Great visualization! It's worth noting that depth first won't always be the fastest and can be very bad if it follows the wrong path.
Absolutely. It also doesn’t return the shortest path. DFS should not be your path finding algorithm haha
So I think what we want now is a video with several panels of DFS run against different paths, to show the variability.
Play with my algorithms here.
Recorded my screen and exported with Premiere Pro.
You can play with your own algorithm, thank you very much!
This gives me an interesting idea: take a map like this and set the "start" in the center. Then run each algorithm for every valid goal on the outside edge of the map. Then you could create a heatmap of the states that get expanded by each algorithm at each step
Dijkstra doesn't check every possible branch. That would be breadth first search. Dijkstra chooses which branch to check next based on how long it is from the start point. So if the optimal path is 30 steps long, all paths of 29 steps will have to be checked by Dijkstra before the optimal path is found.
On the other hand, A* is an optimized version of Dijkstra because it calculates which path to check next with a heuristic. What this means is that it partially takes into account how long it is from the start point (Dijkstra) but adds its guesstimated distance to the end point. That's why you see all the paths on the bottom right of the blob being checked before paths that are much closer to the start at the upper left.
TLDR: Dijkstra chooses paths based on distance from start. A* choose paths based on distance from start + guesstimated distance to end.
A path finding algorithm is basically what it says on the tin: an algorithm to find a path.
Think of the units in a game like Starcraft. You tell them where to move by telling them where you want them to end up. The game then has to figure out how to get the units from point A to point B without making them look completely gormless. You would use a path finding algorithm to calculate their path through the map.
On the right side, you have a depth first search and a breadth first search. They're essentially the same thing but in two different directions. Go in one direction until you can't anymore or you find the end, then go in the other direction until you can go in the original again. For example in a breadth first search, you go sideways until you can't. Then you go up/down until you can go sideways again. This was off, my b.
Depth first picks one path and traverses it until it can't go anymore or it finds the end. Check the "depth" of a path.
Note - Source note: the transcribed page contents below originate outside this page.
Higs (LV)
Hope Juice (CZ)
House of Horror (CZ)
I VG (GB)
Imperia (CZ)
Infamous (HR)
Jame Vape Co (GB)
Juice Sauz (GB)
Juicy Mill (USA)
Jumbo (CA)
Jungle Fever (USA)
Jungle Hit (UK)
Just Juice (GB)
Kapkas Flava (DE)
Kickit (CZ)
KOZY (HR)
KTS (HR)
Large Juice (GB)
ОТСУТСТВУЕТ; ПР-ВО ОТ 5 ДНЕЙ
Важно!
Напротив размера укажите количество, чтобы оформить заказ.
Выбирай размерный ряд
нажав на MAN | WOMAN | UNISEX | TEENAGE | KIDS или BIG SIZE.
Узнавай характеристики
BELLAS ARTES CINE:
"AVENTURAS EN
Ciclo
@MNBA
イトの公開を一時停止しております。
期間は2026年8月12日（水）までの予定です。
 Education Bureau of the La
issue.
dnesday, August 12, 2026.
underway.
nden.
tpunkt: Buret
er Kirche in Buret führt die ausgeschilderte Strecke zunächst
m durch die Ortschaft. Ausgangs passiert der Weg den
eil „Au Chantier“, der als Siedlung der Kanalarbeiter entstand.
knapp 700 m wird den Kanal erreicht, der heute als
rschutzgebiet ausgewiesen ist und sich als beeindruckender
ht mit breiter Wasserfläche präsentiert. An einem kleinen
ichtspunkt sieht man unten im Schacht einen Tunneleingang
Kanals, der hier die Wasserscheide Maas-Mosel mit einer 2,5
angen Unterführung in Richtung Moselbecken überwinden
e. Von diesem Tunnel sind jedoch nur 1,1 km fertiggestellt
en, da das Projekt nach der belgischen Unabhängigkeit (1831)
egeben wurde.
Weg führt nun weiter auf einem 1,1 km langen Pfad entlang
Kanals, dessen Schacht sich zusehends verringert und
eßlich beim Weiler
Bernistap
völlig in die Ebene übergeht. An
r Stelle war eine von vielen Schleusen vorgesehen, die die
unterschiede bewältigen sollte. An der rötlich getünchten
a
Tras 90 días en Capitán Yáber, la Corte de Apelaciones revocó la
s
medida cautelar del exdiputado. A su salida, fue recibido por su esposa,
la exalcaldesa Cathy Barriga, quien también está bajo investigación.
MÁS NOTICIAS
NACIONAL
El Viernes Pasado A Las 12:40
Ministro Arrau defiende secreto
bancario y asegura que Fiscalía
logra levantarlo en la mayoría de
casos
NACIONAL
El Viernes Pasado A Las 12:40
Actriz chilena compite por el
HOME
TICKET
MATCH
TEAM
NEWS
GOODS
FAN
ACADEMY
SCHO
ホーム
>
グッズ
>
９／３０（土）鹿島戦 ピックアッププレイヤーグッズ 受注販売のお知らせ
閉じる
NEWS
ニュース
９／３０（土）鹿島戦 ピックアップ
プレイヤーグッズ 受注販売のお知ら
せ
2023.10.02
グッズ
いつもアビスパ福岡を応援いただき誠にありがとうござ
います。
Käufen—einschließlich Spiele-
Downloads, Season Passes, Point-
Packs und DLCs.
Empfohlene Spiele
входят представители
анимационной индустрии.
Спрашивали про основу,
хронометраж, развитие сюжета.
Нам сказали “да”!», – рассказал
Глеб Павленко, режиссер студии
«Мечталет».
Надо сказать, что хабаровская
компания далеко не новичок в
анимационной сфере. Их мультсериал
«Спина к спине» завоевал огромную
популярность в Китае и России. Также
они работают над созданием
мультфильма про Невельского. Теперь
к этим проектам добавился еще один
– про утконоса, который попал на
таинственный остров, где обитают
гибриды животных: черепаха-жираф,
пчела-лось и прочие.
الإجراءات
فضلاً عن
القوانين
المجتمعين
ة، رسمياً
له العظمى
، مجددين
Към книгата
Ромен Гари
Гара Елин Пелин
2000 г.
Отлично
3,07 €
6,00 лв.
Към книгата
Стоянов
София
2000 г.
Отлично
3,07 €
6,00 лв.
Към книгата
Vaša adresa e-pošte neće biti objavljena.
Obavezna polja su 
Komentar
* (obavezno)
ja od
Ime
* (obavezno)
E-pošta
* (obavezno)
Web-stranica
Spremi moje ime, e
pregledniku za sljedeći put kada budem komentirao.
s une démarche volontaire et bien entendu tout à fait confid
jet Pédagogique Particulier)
Breadth first finds all steps from the current spot, sees if it's the end and it it's not, checks all the steps from those steps.
Djikstra and A*, the ones on the left are also similar. Basically you know the distance between the start point and the end point, and you choose the path from the current point that looks like the shortest path until you can't go any more or you find the end. Basically if the absolute distance from the current point is 5 down and 3 left, you'd choose a path that would make that distance shorter. Probably down or to the left.
The visualization is showing how each is algorithm is traversing the maze. The blue represents the paths they are trying. When an algorithm finds the route, it's done and highlights the path in green.
Since the path is mostly vertical from the starting point, it does give you a skewed view of the efficiency of the depth first search. If the path were horizontal or diagonal, it would give a different result.
Everyday I realize how much I don't belong in this sub.
Can anyone give me an ELI5 of what a pathfind algorithm is and what the 4 are doing?
Is A* similar to an optimized version of Dijkstra? I never realized that Dijkstra would check every possible branch until it found the end.
Well, it depends on the application. Mazes are just graphs. I can definitely think of use cases where finding a path quickly is more important than finding the fastest path. For example, I have 1 million mazes that I need to determine whether they have a solution or not (e.g. you have a social network and you want to determine whether two users are connected at all). Depending on the expected layout of the graphs/mazes dfs could be the most performant option.
Computer Science student here. Time isn't a major factor with mazes like this because because computers are really fast. The best or optimal path is the path that has the lowest cost.
With problems that do take a while people user smarter searching algorithms. These "Smart" Searching algorithms like A* pick where to go next by minimizing the distance they've travelled (correlated to time) and the distance they think they'll have to travel to find the solution. But still the best solution is the one with the shortest path, they just find it faster by picking their next move better.